In a large study evaluating over 100,000 PLHIV in Uganda, the prevalence of OC was stratified into pre-ART period (male 9.8%, female 7.2%), early ART (male 10 %, female 7.2%) and late ART (male 2.9%, female 2.6%) [18]. However, the method of diagnosis of OC was not indicated in this study, but most likely clinical since a majority of these patients were managed as outpatients and esophagogastroduodenoscopy (OGD) is not widely available across the country.

In Malawi, OC significantly correlated with inpatient mortality (p < .05) with up to 8.8% of deaths reported [21]. In this study, the mean CD4 count of the patients who died with OC was 194.1 cells/mm3, and only 23.1% of the patients in the study were on ART. Mohamed and colleagues found that more esophageal lesions were significantly associated with CD4 counts less than 200 cells/mm3 [10]. Before the widespread use of ART, the median CD4 count for patients with OC was 101 (29 to 280) cells/mm3 in a Ugandan prospective study and the median survival time was 3.1 months in the untreated AIDS patients [24].

The diagnosis of OC remains a challenge in SSA. It is thus not surprising that in at least 4 of the studies we have evaluated, the diagnosis was made on a clinical basis [18, 20–22, 24]. OGD is not widely available, expensive for the patients and the expertise to perform the procedure is limited.

However, in most instances, suspected cases of OC are empirically treated with systemic antifungals.
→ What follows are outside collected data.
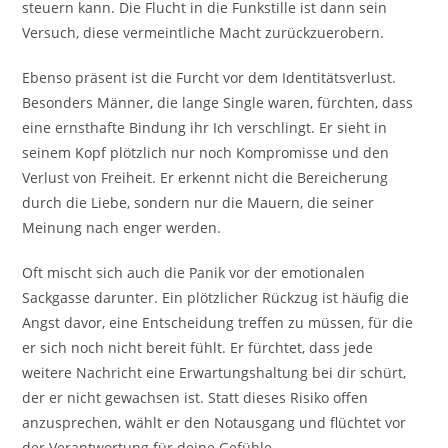
steuern kann. Die Flucht in die Funkstille ist dann sein
Versuch, diese vermeintliche Macht zurückzuerobern.
Ebenso präsent ist die Furcht vor dem Identitätsverlust.
Besonders Männer, die lange Single waren, fürchten, dass
eine ernsthafte Bindung ihr Ich verschlingt. Er sieht in
seinem Kopf plötzlich nur noch Kompromisse und den
Verlust von Freiheit. Er erkennt nicht die Bereicherung
durch die Liebe, sondern nur die Mauern, die seiner
Meinung nach enger werden.
Oft mischt sich auch die Panik vor der emotionalen
Sackgasse darunter. Ein plötzlicher Rückzug ist häufig die
Angst davor, eine Entscheidung treffen zu müssen, für die
er sich noch nicht bereit fühlt. Er fürchtet, dass jede
weitere Nachricht eine Erwartungshaltung bei dir schürt,
der er nicht gewachsen ist. Statt dieses Risiko offen
anzusprechen, wählt er den Notausgang und flüchtet vor
der Verantwortung für deine Gefühle.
The resolution of classical symptoms of the disease (odynophagia and dysphagia) over several days of antifungal therapy is considered an alternative diagnostic approach [36]. Fluconazole and itraconazole are first-line agents that are equally efficacious. Alternative agents such as amphotericin B and the echinocandins are used in patients who have contraindications to, develop resistance, or are clinically failing while on systemic triazoles [36].
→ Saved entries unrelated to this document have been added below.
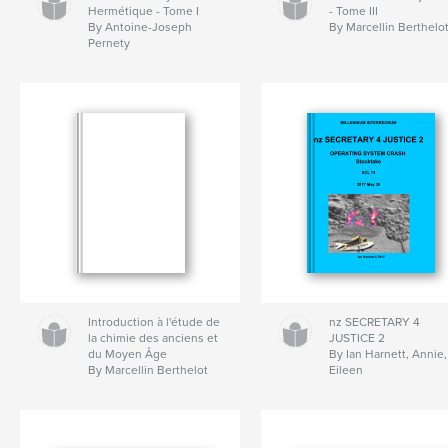
Hermétique - Tome I
- Tome III
By Antoine-Joseph
By Marcellin Berthelo
Pernety
Introduction à l'étude de
nz SECRETARY 4
la chimie des anciens et
JUSTICE 2
du Moyen Âge
By Ian Harnett, Annie,
By Marcellin Berthelot
Eileen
Lack of response to systemic antifungal response is uncommon and usually due to antifungal resistance or a wrong clinical diagnosis [36]. C. albicans, the most common cause of OC is usually susceptible to commonly prescribed triazole antifungals (fluconazole) [36]. However, in patients with previous exposure to the triazoles or those infected with non-albicans Candida species, treatment failure is common. C. krusei is intrinsically resistant to fluconazole but C. dubliniensis and C. glabrata which are more common in HIV have high minimum inhibitory concentrations to this commonly used antifungal [36]. Therefore, microbiological confirmation of the etiology and anti-fungal susceptibility testing is recommended for this group of patients [36]. In those clinically diagnosed, OGD should be performed to rule out infectious and malignant differential diagnoses such as herpes simplex virus (HSV), cytomegalovirus, and Kaposi’s sarcoma, which are common and may co-occur with OC [37].

Limitations of the study

This study has some important limitations. Firstly, in over 10,000 cases of OC, the method of diagnosis was not specified or the disease was diagnosed clinically. This increases the risk of overestimation of the true burden of the disease; especially that HSV esophagitis and other viral esophagitis are equally common in the African population. Secondly, microbiological confirmation and speciation of the etiologic confirmation were not reported in all studies. These are very important areas for future studies. Thirdly, there was a very high degree of statistical heterogeneity in this study. This is due to the vast difference in the diagnostic methods, the population studied (denominator), and study design. However, we minimize this by performing sensitivity analysis and constructing a cumulative prevalence analysis in addition to the traditional pooled meta-analysis.

Conclusion

Overall, our pooled data from this systematic review suggest a trend towards a declining prevalence of OC among PLHIV in the ART era in SSA. However, OC remains a common problem among PLHIV. Treatment outcomes and etiology of the disease largely remain unknown. This has a clinical implication in the choice of empirical antifungal therapy for suspected cases. Continuous active surveillance through OGD, empirical studies into microbiology and optimal antifungal treatment, and the impact of OC on quality of life of PLHIV in SSA are subjects for future studies.